DATA FOR PROCESSING Start Marker

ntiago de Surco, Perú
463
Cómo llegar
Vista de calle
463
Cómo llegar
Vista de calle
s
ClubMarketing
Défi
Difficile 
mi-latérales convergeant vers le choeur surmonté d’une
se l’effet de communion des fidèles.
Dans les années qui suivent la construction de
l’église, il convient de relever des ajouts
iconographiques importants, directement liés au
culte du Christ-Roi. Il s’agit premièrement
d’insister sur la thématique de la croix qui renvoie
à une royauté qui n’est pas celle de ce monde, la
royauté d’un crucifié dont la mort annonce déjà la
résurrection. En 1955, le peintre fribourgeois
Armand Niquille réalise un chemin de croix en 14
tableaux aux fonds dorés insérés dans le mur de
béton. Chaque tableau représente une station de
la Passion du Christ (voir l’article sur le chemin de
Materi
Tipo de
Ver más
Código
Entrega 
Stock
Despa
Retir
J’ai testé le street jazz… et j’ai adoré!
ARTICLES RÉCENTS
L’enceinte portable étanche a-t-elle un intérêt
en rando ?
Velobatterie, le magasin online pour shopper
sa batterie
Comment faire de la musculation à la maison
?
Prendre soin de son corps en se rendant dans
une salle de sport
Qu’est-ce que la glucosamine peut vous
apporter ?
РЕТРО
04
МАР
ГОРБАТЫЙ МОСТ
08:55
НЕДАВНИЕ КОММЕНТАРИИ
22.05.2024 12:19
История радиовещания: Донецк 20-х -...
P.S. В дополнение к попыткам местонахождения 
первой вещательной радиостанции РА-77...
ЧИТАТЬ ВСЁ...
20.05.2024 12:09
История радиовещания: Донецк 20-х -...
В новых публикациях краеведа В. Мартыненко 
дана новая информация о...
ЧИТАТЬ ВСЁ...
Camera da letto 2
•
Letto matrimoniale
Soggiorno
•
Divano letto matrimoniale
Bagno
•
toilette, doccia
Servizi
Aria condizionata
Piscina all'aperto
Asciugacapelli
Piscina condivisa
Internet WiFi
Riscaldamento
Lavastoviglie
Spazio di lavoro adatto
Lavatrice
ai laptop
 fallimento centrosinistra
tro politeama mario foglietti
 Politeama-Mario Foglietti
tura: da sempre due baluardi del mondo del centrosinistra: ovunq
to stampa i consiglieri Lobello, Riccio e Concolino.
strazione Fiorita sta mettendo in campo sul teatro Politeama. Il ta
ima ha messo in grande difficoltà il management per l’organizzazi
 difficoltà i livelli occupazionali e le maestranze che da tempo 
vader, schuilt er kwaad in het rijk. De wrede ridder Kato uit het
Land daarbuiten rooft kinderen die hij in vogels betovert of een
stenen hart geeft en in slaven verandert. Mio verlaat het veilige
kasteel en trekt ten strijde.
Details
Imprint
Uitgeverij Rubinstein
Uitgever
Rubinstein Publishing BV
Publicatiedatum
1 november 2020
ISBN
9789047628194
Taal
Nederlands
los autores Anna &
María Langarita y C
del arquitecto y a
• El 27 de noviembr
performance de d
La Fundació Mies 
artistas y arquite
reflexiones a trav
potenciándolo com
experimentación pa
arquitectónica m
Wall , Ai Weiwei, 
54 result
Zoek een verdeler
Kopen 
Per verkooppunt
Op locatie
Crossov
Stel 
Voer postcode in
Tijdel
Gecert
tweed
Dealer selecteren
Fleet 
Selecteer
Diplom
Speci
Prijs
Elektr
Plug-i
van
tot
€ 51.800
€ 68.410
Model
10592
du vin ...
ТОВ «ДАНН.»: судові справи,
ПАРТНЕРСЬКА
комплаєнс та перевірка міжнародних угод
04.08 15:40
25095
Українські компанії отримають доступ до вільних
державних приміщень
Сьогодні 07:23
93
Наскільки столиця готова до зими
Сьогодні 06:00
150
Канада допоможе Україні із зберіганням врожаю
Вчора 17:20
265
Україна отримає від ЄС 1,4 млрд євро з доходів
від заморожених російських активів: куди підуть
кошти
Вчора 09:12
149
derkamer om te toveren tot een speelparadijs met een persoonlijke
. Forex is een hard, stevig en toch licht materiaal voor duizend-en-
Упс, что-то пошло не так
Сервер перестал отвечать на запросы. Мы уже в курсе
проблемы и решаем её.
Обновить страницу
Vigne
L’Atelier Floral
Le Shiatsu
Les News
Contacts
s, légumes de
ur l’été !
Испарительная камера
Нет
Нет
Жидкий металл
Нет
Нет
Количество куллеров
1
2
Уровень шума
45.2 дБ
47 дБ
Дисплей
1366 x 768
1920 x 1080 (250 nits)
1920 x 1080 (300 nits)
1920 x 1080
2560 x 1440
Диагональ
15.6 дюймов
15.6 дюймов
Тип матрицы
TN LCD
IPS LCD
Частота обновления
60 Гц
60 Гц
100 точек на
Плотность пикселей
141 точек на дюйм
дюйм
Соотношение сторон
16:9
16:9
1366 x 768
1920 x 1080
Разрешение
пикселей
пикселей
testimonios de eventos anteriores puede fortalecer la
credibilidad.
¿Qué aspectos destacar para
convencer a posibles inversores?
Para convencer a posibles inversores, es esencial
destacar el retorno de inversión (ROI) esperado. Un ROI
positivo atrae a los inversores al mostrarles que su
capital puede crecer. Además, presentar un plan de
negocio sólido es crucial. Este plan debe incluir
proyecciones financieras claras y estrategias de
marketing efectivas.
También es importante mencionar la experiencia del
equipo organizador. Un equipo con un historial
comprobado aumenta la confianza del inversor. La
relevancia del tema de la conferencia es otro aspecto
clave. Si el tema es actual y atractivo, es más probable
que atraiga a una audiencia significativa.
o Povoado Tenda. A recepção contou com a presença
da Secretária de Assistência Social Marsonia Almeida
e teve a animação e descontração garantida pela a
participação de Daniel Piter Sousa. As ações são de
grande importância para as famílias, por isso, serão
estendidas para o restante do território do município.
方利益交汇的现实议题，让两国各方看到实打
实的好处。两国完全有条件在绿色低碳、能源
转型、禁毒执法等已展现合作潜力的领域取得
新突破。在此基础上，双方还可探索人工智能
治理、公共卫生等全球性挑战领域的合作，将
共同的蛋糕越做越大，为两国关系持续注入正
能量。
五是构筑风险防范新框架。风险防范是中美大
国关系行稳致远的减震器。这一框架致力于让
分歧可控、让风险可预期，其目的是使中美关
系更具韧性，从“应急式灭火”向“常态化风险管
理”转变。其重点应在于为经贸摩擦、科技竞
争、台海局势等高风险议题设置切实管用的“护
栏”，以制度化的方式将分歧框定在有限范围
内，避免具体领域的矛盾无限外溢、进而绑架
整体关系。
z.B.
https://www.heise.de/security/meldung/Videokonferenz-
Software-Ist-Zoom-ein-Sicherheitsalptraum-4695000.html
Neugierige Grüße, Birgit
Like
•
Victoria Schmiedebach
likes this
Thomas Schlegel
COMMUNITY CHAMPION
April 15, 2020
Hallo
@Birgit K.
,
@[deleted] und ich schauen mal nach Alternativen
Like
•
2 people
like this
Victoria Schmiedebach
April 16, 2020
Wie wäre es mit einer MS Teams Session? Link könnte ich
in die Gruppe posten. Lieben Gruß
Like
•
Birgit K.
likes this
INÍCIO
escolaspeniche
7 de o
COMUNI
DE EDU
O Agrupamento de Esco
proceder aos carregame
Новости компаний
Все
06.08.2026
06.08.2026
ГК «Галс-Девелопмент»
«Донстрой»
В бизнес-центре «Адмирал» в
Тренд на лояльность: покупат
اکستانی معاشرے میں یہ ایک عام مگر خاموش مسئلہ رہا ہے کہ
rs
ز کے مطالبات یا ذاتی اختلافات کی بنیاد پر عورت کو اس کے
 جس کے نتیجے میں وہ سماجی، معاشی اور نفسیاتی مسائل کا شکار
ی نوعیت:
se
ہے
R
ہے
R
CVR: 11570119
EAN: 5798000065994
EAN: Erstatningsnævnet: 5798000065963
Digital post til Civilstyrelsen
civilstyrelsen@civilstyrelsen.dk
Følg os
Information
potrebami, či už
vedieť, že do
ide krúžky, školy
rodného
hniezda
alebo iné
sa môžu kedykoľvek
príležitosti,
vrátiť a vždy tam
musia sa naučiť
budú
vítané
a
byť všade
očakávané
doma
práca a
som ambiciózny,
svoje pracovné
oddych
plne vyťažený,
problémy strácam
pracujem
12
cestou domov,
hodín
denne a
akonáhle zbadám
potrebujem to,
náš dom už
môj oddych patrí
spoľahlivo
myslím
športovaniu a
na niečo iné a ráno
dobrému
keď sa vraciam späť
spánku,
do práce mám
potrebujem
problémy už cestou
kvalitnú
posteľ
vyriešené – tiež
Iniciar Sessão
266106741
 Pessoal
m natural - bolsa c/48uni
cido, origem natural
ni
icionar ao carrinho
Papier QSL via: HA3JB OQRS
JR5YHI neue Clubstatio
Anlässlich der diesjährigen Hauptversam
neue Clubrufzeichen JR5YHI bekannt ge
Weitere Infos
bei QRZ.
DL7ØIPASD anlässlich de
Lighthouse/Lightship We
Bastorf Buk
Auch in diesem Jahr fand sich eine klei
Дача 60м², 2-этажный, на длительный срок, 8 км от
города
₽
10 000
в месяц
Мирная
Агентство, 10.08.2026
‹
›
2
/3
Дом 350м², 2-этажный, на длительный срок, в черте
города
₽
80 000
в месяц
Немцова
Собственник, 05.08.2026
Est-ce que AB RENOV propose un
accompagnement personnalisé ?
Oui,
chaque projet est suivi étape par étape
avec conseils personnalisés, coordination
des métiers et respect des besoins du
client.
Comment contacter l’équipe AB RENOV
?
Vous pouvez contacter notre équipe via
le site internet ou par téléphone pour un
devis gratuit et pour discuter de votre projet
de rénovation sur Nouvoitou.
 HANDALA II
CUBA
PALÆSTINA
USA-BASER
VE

DATA FOR PROCESSING End Marker

WHAT YOU HAVE TO DO> Only the lines holding "длительный" are wanted, so copy each of them from the material.

REPLY TO THE EXERCISE>
Дача 60м², 2-этажный, на длительный срок, 8 км от
Дом 350м², 2-этажный, на длительный срок, в черте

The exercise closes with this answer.